Above are the 16 projects I completed and shared here this year (there are 3 more done but not blogged, but that’s a different story). I have sewing, knitting, and crochet projects. I’m sure this is the first year in my crafting life that my sewing projects outnumber my knitting, and I suspect it will continue that way in the future.

As I sometimes touch on, I am living with chronic colorectal cancer. This year I received 21 doses of chemotherapy, will continue to get treatment every other week for the foreseeable future. Every stitch I hooked and sewed and knitted this year was with cancer in my lungs and bones. These pictures are celebrations on days that I felt good. I think crafters in particular know the joy that comes with finishing the creation of a tangible thing and while I will never lose that, I want to value the days where I make nothing but carbon dioxide as I exhale.

I’ll be back soon with some thoughts and goals for 2020. I hope you’ve enjoyed following along here. If you want to keep up with my health, I have a cancer blog I update (more) regularly (than this one).

FO Friday: Yanta Overalls

white woman indoors in pink overalls

Pattern: Yanta Overalls from Helen’s Closet

Fabric: Plaiditudes brushed cotton in Ivory & Pink Herringbone

Size: 14 graded to almost a 16 at the waist

Started: October 16, 2019

Completed: October 16, 2019

3/4 view of view woman outdoors in pink overalls

These were panic overalls.

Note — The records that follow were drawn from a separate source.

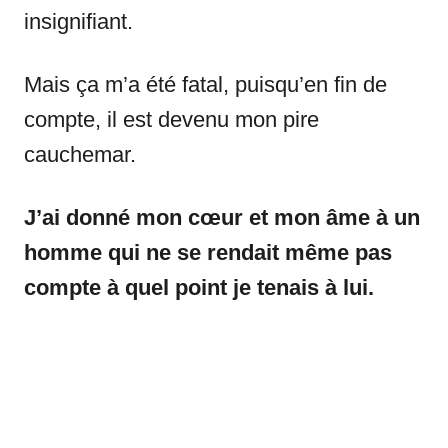
insignifiant.
Mais ça m’a été fatal, puisqu’en fin de
compte, il est devenu mon pire
cauchemar.
J’ai donné mon cœur et mon âme à un
homme qui ne se rendait même pas
compte à quel point je tenais à lui.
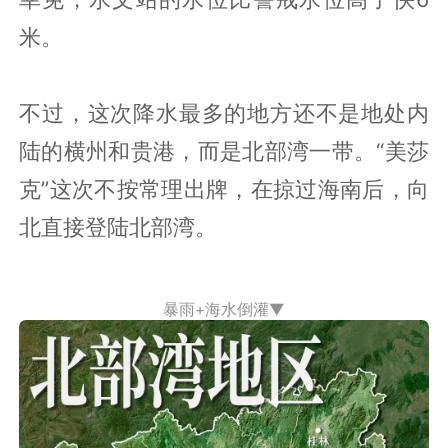
米。
不过，这次降水最多的地方还不是地处内
陆的横州和贵港，而是北部湾一带。“美莎
克”这次不按常理出牌，在掠过海南后，向
北直接登陆北部湾。
暴雨+海水倒灌▼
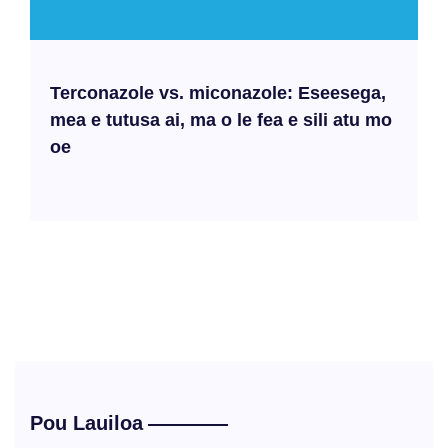
Terconazole vs. miconazole: Eseesega,
mea e tutusa ai, ma o le fea e sili atu mo
oe
Pou Lauiloa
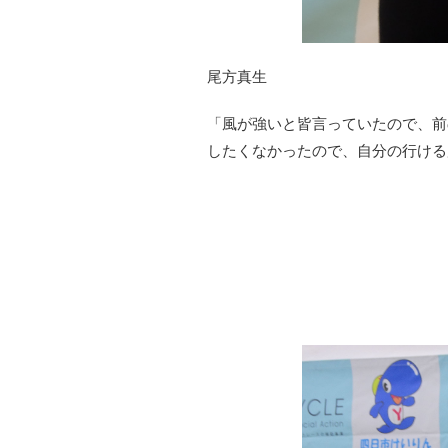
尾方真生
「風が強いと皆言っていたので、前
したくなかったので、自分の行ける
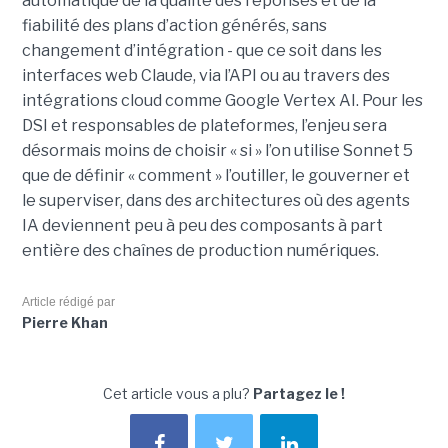
automatique de la qualité des réponses et de la
fiabilité des plans d’action générés, sans
changement d’intégration - que ce soit dans les
interfaces web Claude, via l’API ou au travers des
intégrations cloud comme Google Vertex AI. Pour les
DSI et responsables de plateformes, l’enjeu sera
désormais moins de choisir « si » l’on utilise Sonnet 5
que de définir « comment » l’outiller, le gouverner et
le superviser, dans des architectures où des agents
IA deviennent peu à peu des composants à part
entière des chaînes de production numériques.
Article rédigé par
Pierre Khan
Cet article vous a plu?
Partagez le !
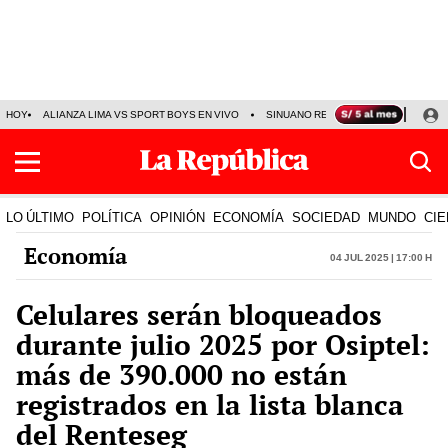
HOY
ALIANZA LIMA VS SPORT BOYS EN VIVO
SINUANO RESULTADOS HOY
JO
LO ÚLTIMO
POLÍTICA
OPINIÓN
ECONOMÍA
SOCIEDAD
MUNDO
CIE
Economía
04 Jul 2025 | 17:00 h
Celulares serán bloqueados
durante julio 2025 por Osiptel:
más de 390.000 no están
registrados en la lista blanca
del Renteseg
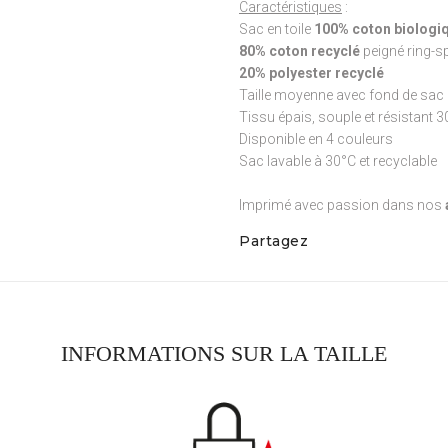
Caractéristiques
:
Sac en toile
100% coton biologiq
80% coton recyclé
peigné ring-s
20% polyester recyclé
Taille moyenne avec fond de sac 
Tissu épais, souple et résistant 
Disponible en 4 couleurs
Sac lavable à 30°C et recyclable
Imprimé avec passion dans nos
Partagez
INFORMATIONS SUR LA TAILLE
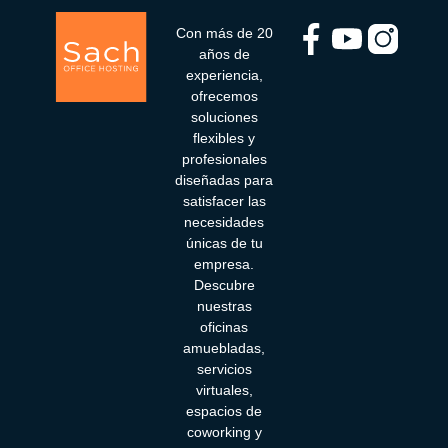
Con más de 20
años de
experiencia,
ofrecemos
soluciones
flexibles y
profesionales
diseñadas para
satisfacer las
necesidades
únicas de tu
empresa.
Descubre
nuestras
oficinas
amuebladas,
servicios
virtuales,
espacios de
coworking y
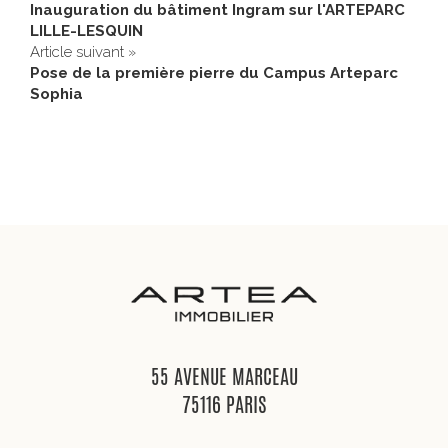
Inauguration du bâtiment Ingram sur l'ARTEPARC
LILLE-LESQUIN
Article suivant »
Pose de la première pierre du Campus Arteparc
Sophia
55 AVENUE MARCEAU
75116 PARIS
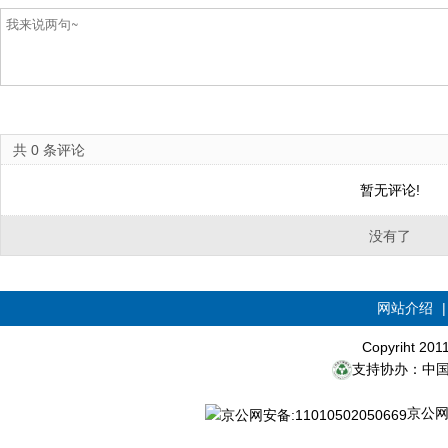
共
0
条评论
暂无评论!
没有了
网站介绍
Copyriht 20
支持协办：中
京公网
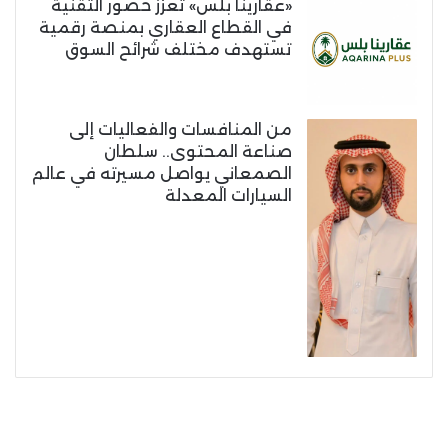
«عقارينا بلس» تعزز حضور التقنية
في القطاع العقاري بمنصة رقمية
تستهدف مختلف شرائح السوق
من المنافسات والفعاليات إلى
صناعة المحتوى.. سلطان
الصمعاني يواصل مسيرته في عالم
السيارات المعدلة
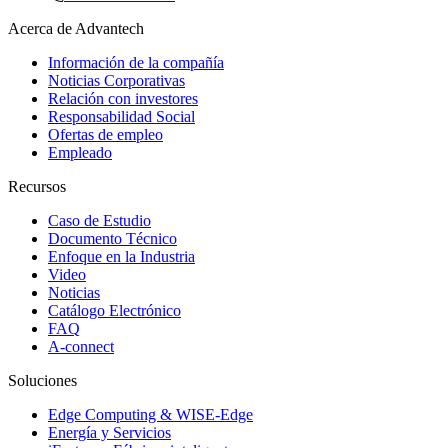
Acerca de Advantech
Información de la compañía
Noticias Corporativas
Relación con investores
Responsabilidad Social
Ofertas de empleo
Empleado
Recursos
Caso de Estudio
Documento Técnico
Enfoque en la Industria
Video
Noticias
Catálogo Electrónico
FAQ
A-connect
Soluciones
Edge Computing & WISE-Edge
Energía y Servicios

In the week before this year’s Rhinebeck Sheep & Wool Festival I looked at the weather and got nervous about being warm enough. So three days before my flight I decided that I needed to sew myself something warm and cozy; I armed myself with this delicious brushed cotton and the pattern that day. I gave myself two days to sew, but was pleased to find they came together in just one. And on the Sunday of Rhinebeck when it was cool and wet I was so so glad to be in my newest make.

the back of a white woman in pink overalls

I cannot recommend this pattern enough. The instructions are super clear not just in how to construct the garment, but also in what sort of pattern alternations you might want to make before beginning, as well as how to assess proper fit. On these I graded the hips out not quite a full size, as well as shortening them at the middle. There are three shorten/lengthen lines – on the bib, in the middle, and on the leg. Due to my height (5’2″) I would normally have shortened at all three, but I left the bib alone because my cup size is larger than the one drafted in the pattern, and at the legs because the pattern is drafted to be a little cropped and I wanted full length. All of this advice I got from the pattern and it was spot on, I am really happy with the fit.

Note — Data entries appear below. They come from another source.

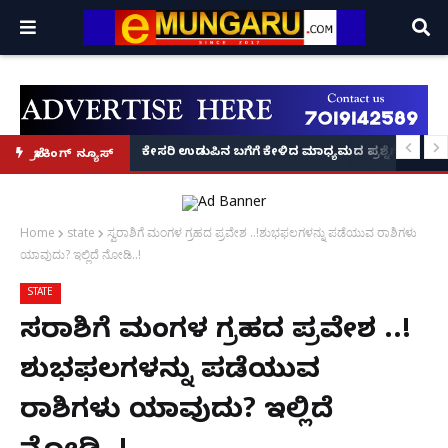
 ವಶಕ್ಕೆ!
 ಕಂಡುಕೊಂಡು ₹50 ಕೋಟಿ ಟರ್ನೋವರ್ ಗಳಿಸಿದ ಕನ್ನಡಿಗನ 'ಬ್ಯಾಂಬ್ರೂ' ಕಥೆ!
ಕೇಸರಿ ಉಡುಪಿನ ಬಗೆಗೆ ಕೇಳಿದ ಮಾಧ್ಯಮದ ಪ್ರಶ್ನೆಗೆ ಖಡಕ್ ಉತ
ಬ್ರೇಕಿಂಗ್ ನ್ಯೂಸ್
Home
state
ಸ್ವರಾಶಿಗೆ ಮಂಗಳ ಗ್ರಹದ ಪ್ರವೇಶ ..!ಶುಭಫಲಗಳನ್ನು ಪಡೆಯುವ ರಾಶಿಗಳು
ಯಾವುದು? ಇಲ್ಲಿದೆ ನೋಡಿ..!
STATE
ಸ್ವರಾಶಿಗೆ ಮಂಗಳ ಗ್ರಹದ ಪ್ರವೇಶ ..!
ಶುಭಫಲಗಳನ್ನು ಪಡೆಯುವ
ರಾಶಿಗಳು ಯಾವುದು? ಇಲ್ಲಿದೆ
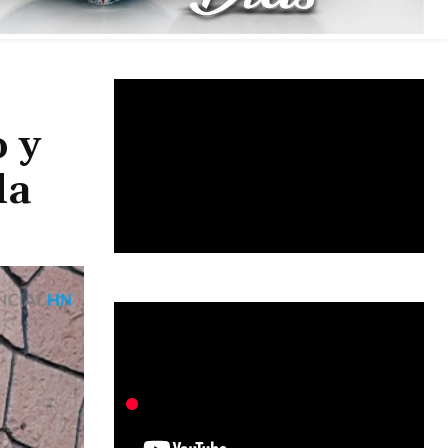
 y
ila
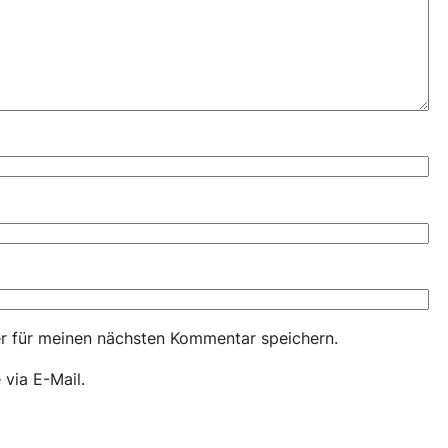
r für meinen nächsten Kommentar speichern.
via E-Mail.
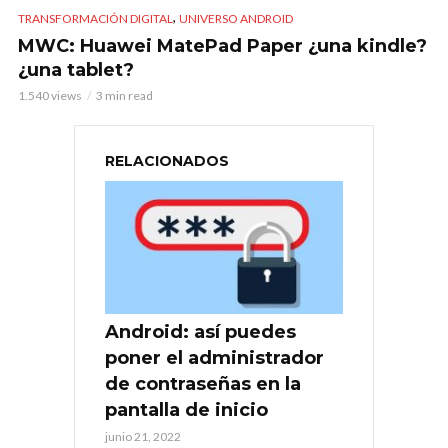
,
TRANSFORMACIÓN DIGITAL
UNIVERSO ANDROID
MWC: Huawei MatePad Paper ¿una kindle?
¿una tablet?
1.540 views
3 min read
RELACIONADOS
Android: así puedes
poner el administrador
de contraseñas en la
pantalla de inicio
junio 21, 2022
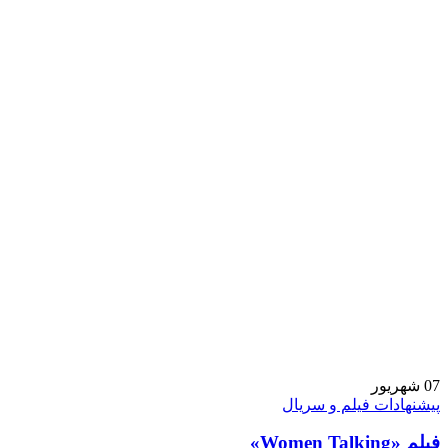
07
شهریور
پیشنهادات فیلم و سریال
فیلم «Women Talking»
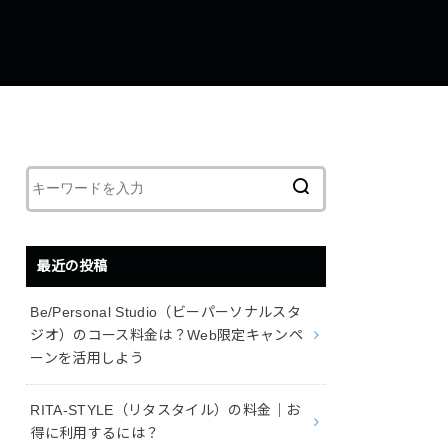
最近の投稿
Be/Personal Studio（ビーパーソナルスタ
ジオ）のコース料金は？Web限定キャンペ
ーンを活用しよう
RITA-STYLE（リタスタイル）の料金｜お
得に利用するには？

As mentioned above, these came together super quickly. There are certainly things you can nitpick, but for me these feel like one of my best sews to date. Between the fitting and how nice they look, I definitely felt like I leveled up as a sewist on these. Even at the beginning of this year I would have felt like overalls were a stretch for me, but I was totally able to conquer them.

close up of the bib of the pink overalls showing the torso of the white woman

I haven’t worn overalls since middle school and had forgotten how incredibly comfortably they are. I also love how many pockets they have. The top one is the perfect width for my phone, though in practice I don’t use it much for that because this fabric doesn’t have great recovery and it leaves the pocket looking sad and saggy when I take my phone out.

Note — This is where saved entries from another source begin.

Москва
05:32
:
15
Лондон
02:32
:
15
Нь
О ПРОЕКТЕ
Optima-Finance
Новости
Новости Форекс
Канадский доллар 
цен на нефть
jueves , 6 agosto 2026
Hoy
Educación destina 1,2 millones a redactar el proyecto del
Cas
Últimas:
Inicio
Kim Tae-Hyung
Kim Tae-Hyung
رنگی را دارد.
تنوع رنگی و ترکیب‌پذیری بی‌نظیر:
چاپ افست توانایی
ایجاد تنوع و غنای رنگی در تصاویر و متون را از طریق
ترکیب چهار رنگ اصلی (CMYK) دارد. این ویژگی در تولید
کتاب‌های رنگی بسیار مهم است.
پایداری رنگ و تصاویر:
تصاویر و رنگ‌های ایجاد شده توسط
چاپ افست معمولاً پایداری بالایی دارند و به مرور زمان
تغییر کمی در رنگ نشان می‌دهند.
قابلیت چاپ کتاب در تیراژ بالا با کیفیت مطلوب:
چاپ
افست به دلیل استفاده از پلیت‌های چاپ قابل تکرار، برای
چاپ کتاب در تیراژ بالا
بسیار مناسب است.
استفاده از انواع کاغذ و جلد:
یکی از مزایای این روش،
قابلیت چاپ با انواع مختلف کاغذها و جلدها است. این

white woman indoors wearing pink overalls making a silly face

As I mentioned in my earlier post about my underwear 🙈I wear a medical device on my belly that changes in size throughout the day. I had stayed away from loose overalls like these because I was sure that they would make my device noticeable. But instead I have found they are one of my most discrete items of clothing, you nearly never see the bulge of the device at all.

These are definitely going to be one of my favorite makes for the year. I threw them together for Rhinebeck both for warmth and because in many ways it is a big fashion show. I wear them every week until I inevitably spill food on them and am forced by shame to wash them. Anything you thought was a risk – for your silhouette, for your skills – that turned out to surpass your expectations?